- Theatrical release poster
- Directed by: Wayne Roberts
- Written by: Wayne Roberts
- Produced by: Max Born; Kimberly Parker; F.A. Eric Schultz; Carlo Sirtori; Benjamin Steiner; David Steiner; Jacob Wasserman;
- Starring: Olivia Cooke; Mireille Enos; Christopher Abbott; Mary Steenburgen; Jim Belushi; Keir Gilchrist; Chris Lowell;
- Cinematography: Paula Huidobro
- Edited by: Sabine Emiliani; Carlo Sirtori;
- Music by: Dan Romer
- Production companies: Parallell Cinéma; Relic Pictures;
- Distributed by: Vertical Entertainment
- Release dates: September 11, 2016 (TIFF); June 7, 2019 (United States);
- Running time: 88 minutes
- Countries: United States; France;
- Language: English

= Katie Says Goodbye =

2016 drama film

Katie Says Goodbye is a 2016 drama film written and directed by Wayne Roberts in his directorial debut. The film stars Olivia Cooke, Mireille Enos, Christopher Abbott, Mary Steenburgen, Jim Belushi, Keir Gilchrist and Chris Lowell.

The film had its world premiere at the Toronto International Film Festival. It was released on June 7, 2019, by Vertical Entertainment.

==Plot==
Katie is a kindhearted seventeen-year-old waitress who lives in a hamlet in rural 1980s Arizona with her mother Tracey. Tracey doesn't work and depends on Katie to keep up with bills.

To overcome poverty, escape her boring life, and fulfill her plan to move to San Francisco, Katie makes extra money having sex with truckers, including another older man, Bear.

Katie befriends and begins a relationship with local mechanic and ex-convict Bruno. When he discovers she is prostituting herself, Katie agrees to stop. But Katie has a reputation in town, and soon another man forces himself on Katie. The man's daughter, Katie's coworker, comes upon the pair and later accuses Katie of being the seducer.

Katie is picked up by two of Bruno's coworkers under the guise of a ride home but is taken to a rural area where they beat and rape her.
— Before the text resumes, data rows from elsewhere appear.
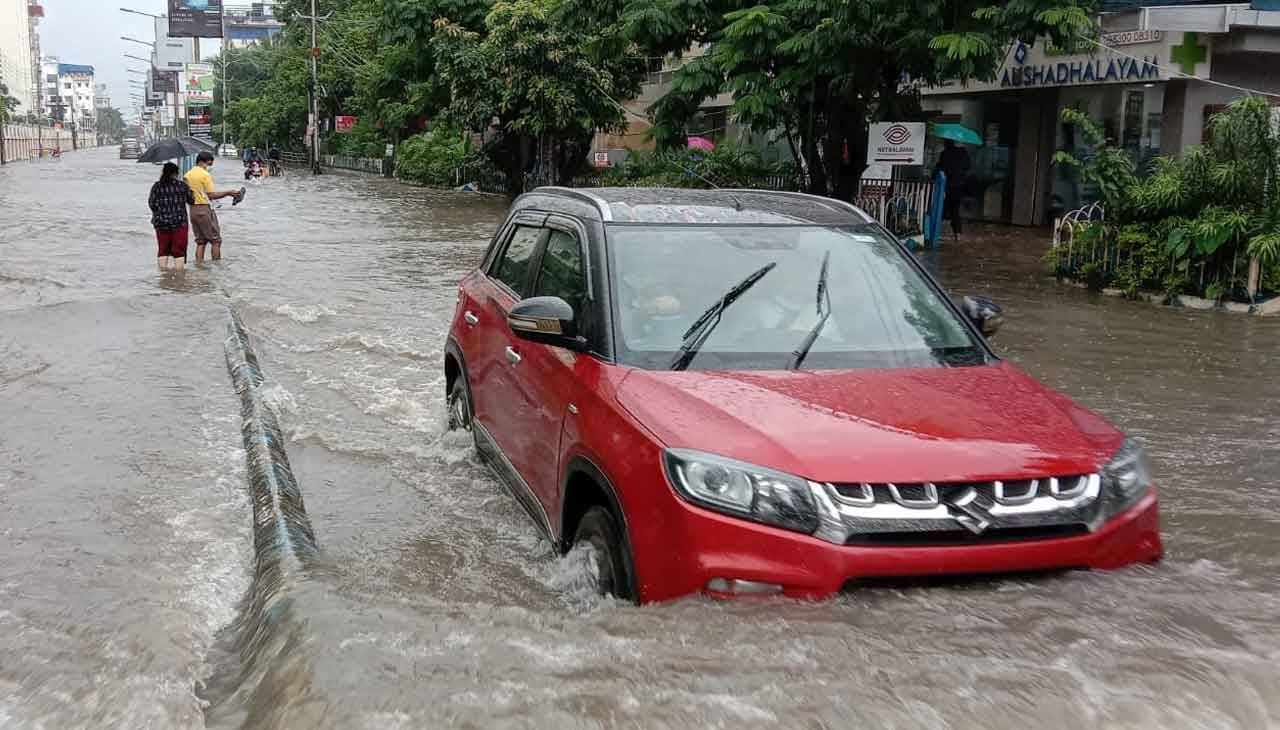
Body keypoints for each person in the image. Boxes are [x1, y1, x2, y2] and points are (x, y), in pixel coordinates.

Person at [184, 151, 242, 263]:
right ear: (202, 162)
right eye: (209, 164)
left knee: (200, 241)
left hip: (192, 211)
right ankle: (217, 268)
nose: (208, 167)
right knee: (216, 241)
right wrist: (229, 192)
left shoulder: (187, 175)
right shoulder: (205, 175)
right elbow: (211, 195)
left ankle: (199, 266)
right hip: (204, 210)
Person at [149, 162, 194, 273]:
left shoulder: (156, 186)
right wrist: (190, 189)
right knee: (178, 250)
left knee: (163, 249)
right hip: (179, 222)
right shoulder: (181, 185)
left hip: (161, 223)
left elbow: (152, 204)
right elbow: (191, 201)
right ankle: (179, 277)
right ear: (176, 173)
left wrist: (160, 214)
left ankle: (163, 276)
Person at [934, 139, 971, 240]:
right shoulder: (963, 152)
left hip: (946, 186)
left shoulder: (944, 154)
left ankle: (934, 233)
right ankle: (957, 234)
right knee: (955, 210)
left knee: (941, 209)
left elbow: (939, 168)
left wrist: (932, 178)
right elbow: (968, 167)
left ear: (946, 144)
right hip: (959, 186)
After his coworkers brag about having sex with her, Bruno, in a rage, assaults them, grievously wounding one.

Katie, bruised and despondent, returns to the restaurant, where Bear accuses Bruno of causing Katie's bruises. After a brief fight between the two men, Bruno drives Katie to another rural area where he blames her for having sex with his coworkers and ends their relationship. He is later arrested.

Meanwhile, Tracey leaves town with a married neighbor and Katie's money, without paying the rent. Katie is forced to abandon the trailer she shared with her mother.

Back at work, another waitress accuses Katie of stealing money from the restaurant. As grief, shock and despair wash across her face, Katie tells her boss the accusation is true. She refuses the restaurant owner's apparent offer to let Katie make amends to keep her job. As she walks out the door, Katie quietly warns the accusing waitress to "never do that again." Outside the restaurant, Katie staggers across the parking lot, and falls to her knees in heaving sobs. As the sobs taper off, a smile comes over her face, she picks herself up and shuffles out to the highway where she begins a new journey by holding her thumb out and hitchhiking down the road.

==Cast==
- Olivia Cooke as Katie, a waitress and prostitute
- Mireille Enos as Tracey, Katie's mother
- Christopher Abbott as Bruno, a mechanic whom Katie has a relationship with
- Mary Steenburgen as Maybelle, Katie's boss at the diner
- Jim Belushi as Bear, a trucker and one of Katie's clients
- Keir Gilchrist as Matty, Bruno's co-worker
- Chris Lowell as Dirk, Bruno's co-worker
- Natasha Bassett as Sara
- Gene Jones as Mr. Willard

==Production==
On March 23, 2015, it was announced that Olivia Cooke had been cast in the film in title role of Katie, alongside Mireille Enos as Katie's mother, and Christopher Abbott as Katie's love interest. Jim Belushi portrays one of Katie's clients, with Mary Steenburgen playing the role of the diner owner where Katie works. The script was written by Wayne Roberts, who also directed the feature; the film marks his directoral debut. The film was produced by Sean Durkin who directed Martha Marcy May Marlene, and was executive produced by Antonio Campos and Josh Mond. Roberts was inspired to direct the film after Campos and Durkin suggested he should. Dan Romer composed the film's score.

Principal photography began in March 2015 in New Mexico. and concluded on April 30, 2015.

==Release==
In August 2016, the first image of Cooke was released. The film had its world premiere at the Toronto International Film Festival. It was released on June 7, 2019, by Vertical Entertainment.

==Critical reception==
On review aggregator website Rotten Tomatoes, the film received a critic approval rating of 45%, based on 20 reviews, with an average rating of 5/10.